Indiquez le nombre de lignes des données qui contiennent la chaîne « disambiguationData », en tenant compte de la casse. Ne donnez que ce nombre.

-=-=-

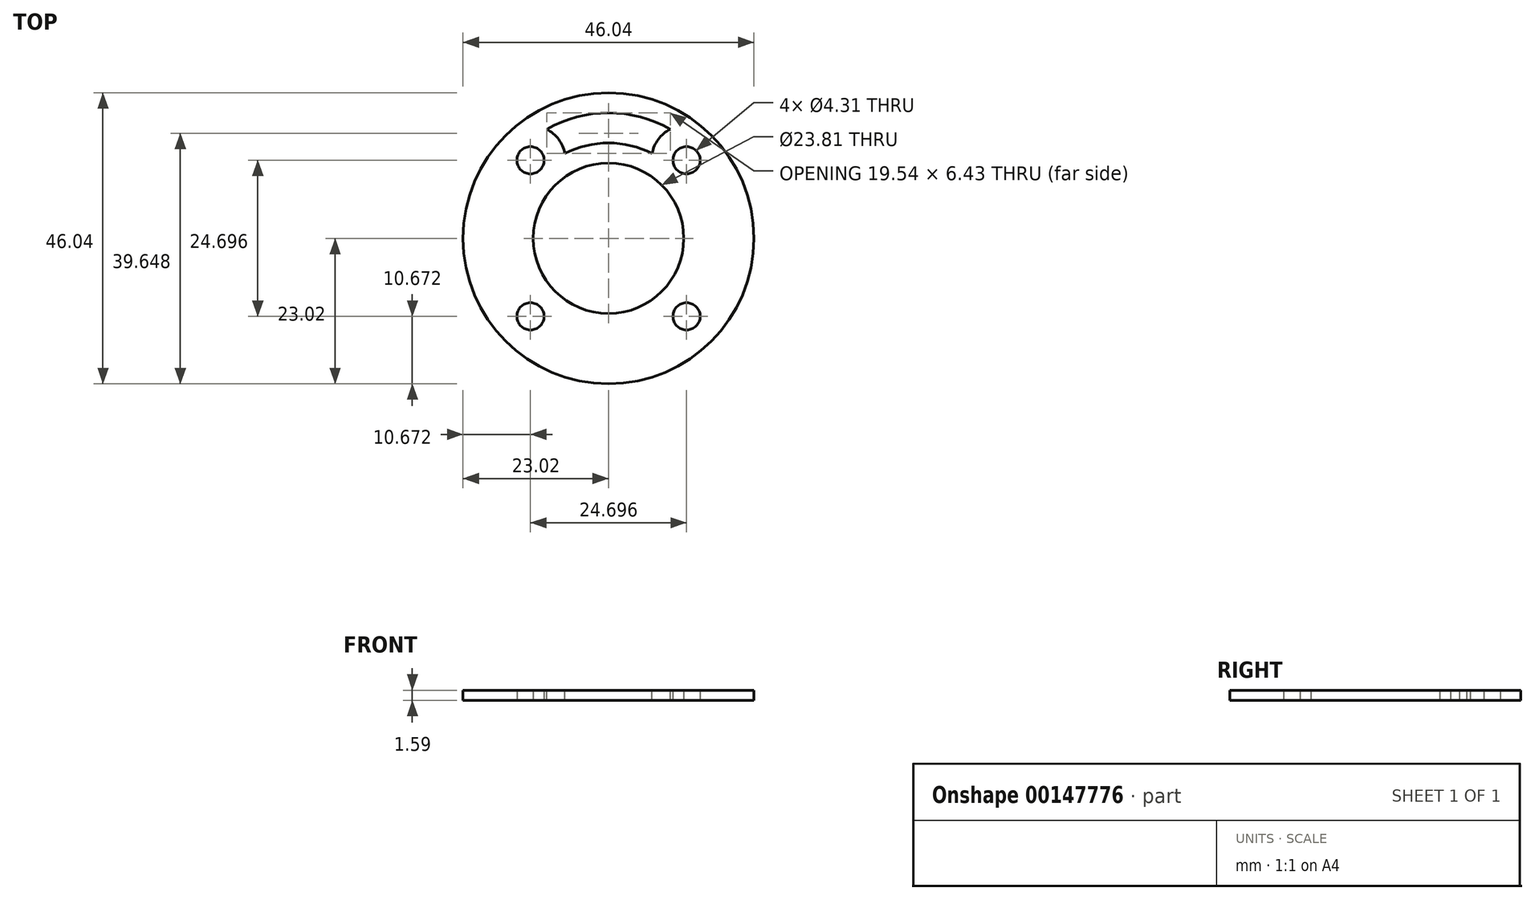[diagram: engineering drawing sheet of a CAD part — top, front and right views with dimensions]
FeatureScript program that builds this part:
annotation { "Feature Type Name" : "Feature", "Feature Type Description" : "" }
export const myFeature = defineFeature(function(context is Context, id is Id, definition is map)
    precondition{}
    {
        {
            var Q0;
            Q0=qCreatedBy(makeId("Top.planeOp"),FACE);
            var sketch = newSketch(context, id + "F0", { "sketchPlane" : qUnion([Q0])});
            skCircle(sketch, "E0", {"center": v(0, 0) * mm, "radius": 23.02 * mm});
            skCircle(sketch, "E1", {"center": v(0, 0) * mm, "radius": 11.9 * mm});
            skLineSegment(sketch, "E2.bottom", {"start": v(-12.35, 12.35) * mm, "end": v(12.35, 12.35) * mm, "construction": true});
            skLineSegment(sketch, "E2.top", {"start": v(-12.35, -12.35) * mm, "end": v(12.35, -12.35) * mm, "construction": true});
            skLineSegment(sketch, "E2.left", {"start": v(-12.35, 12.35) * mm, "end": v(-12.35, -12.35) * mm, "construction": true});
            skLineSegment(sketch, "E2.right", {"start": v(12.35, 12.35) * mm, "end": v(12.35, -12.35) * mm, "construction": true});
            skCircle(sketch, "E3", {"center": v(-12.35, 12.35) * mm, "radius": 5.56 * mm, "construction": true});
            skCircle(sketch, "E4", {"center": v(12.35, 12.35) * mm, "radius": 2.15 * mm});
            skCircle(sketch, "E5", {"center": v(-12.35, 12.35) * mm, "radius": 2.15 * mm});
            skCircle(sketch, "E6", {"center": v(-12.35, -12.35) * mm, "radius": 2.15 * mm});
            skCircle(sketch, "E7", {"center": v(12.35, -12.35) * mm, "radius": 2.15 * mm});
            skSolve(sketch);
        }
        {
            var Q0;
            Q0=qSketchRegion(id+"F0",true);
            extrude(context, id + "F1", {"entities" : qUnion([Q0]), "depth" : 1.59 * mm});
        }
        {
            var Q0;
            Q0=makeQuery(id+"F1.opExtrude","CAP_FACE",FACE,{"disambiguationData":[OSD([sQuery(id+"F0.wireOp",EDGE,"E0"),sQuery(id+"F0.wireOp",EDGE,"E1"),sQuery(id+"F0.wireOp",EDGE,"E4"),sQuery(id+"F0.wireOp",EDGE,"E5"),sQuery(id+"F0.wireOp",EDGE,"E6"),sQuery(id+"F0.wireOp",EDGE,"E7")])],"isStart":false});
            var sketch = newSketch(context, id + "F2", { "sketchPlane" : qUnion([Q0])});
            skArc(sketch, "E8", {"start": v(-6.9, 13.41) * mm, "mid": v(-7.9, 15.67) * mm, "end": v(-9.77, 17.27) * mm});
            skArc(sketch, "E9", {"start": v(9.77, 17.27) * mm, "mid": v(0, 19.84) * mm, "end": v(-9.77, 17.27) * mm});
            skArc(sketch, "E10", {"start": v(6.9, 13.41) * mm, "mid": v(0, 15.08) * mm, "end": v(-6.9, 13.41) * mm});
            skArc(sketch, "E11", {"start": v(9.77, 17.27) * mm, "mid": v(7.9, 15.67) * mm, "end": v(6.9, 13.41) * mm});
            skSolve(sketch);
        }
        {
            var Q0;
            Q0=qSketchRegion(id+"F2",true);
            var Q1;
            Q1=makeQuery(id+"F1.opExtrude","CAP_FACE",FACE,{"disambiguationData":[OSD([sQuery(id+"F0.wireOp",EDGE,"E0"),sQuery(id+"F0.wireOp",EDGE,"E1"),sQuery(id+"F0.wireOp",EDGE,"E4"),sQuery(id+"F0.wireOp",EDGE,"E5"),sQuery(id+"F0.wireOp",EDGE,"E6"),sQuery(id+"F0.wireOp",EDGE,"E7")])],"isStart":true});
            extrude(context, id + "F3", {"entities" : qUnion([Q0]), "operationType" : NewBodyOperationType.REMOVE, "endBound" : BoundingType.UP_TO_SURFACE, "oppositeDirection" : true, "endBoundEntityFace" : qUnion([Q1]), "depth" : 25.4 * mm});
        }
    });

-=-=-

## Réponse proposée
2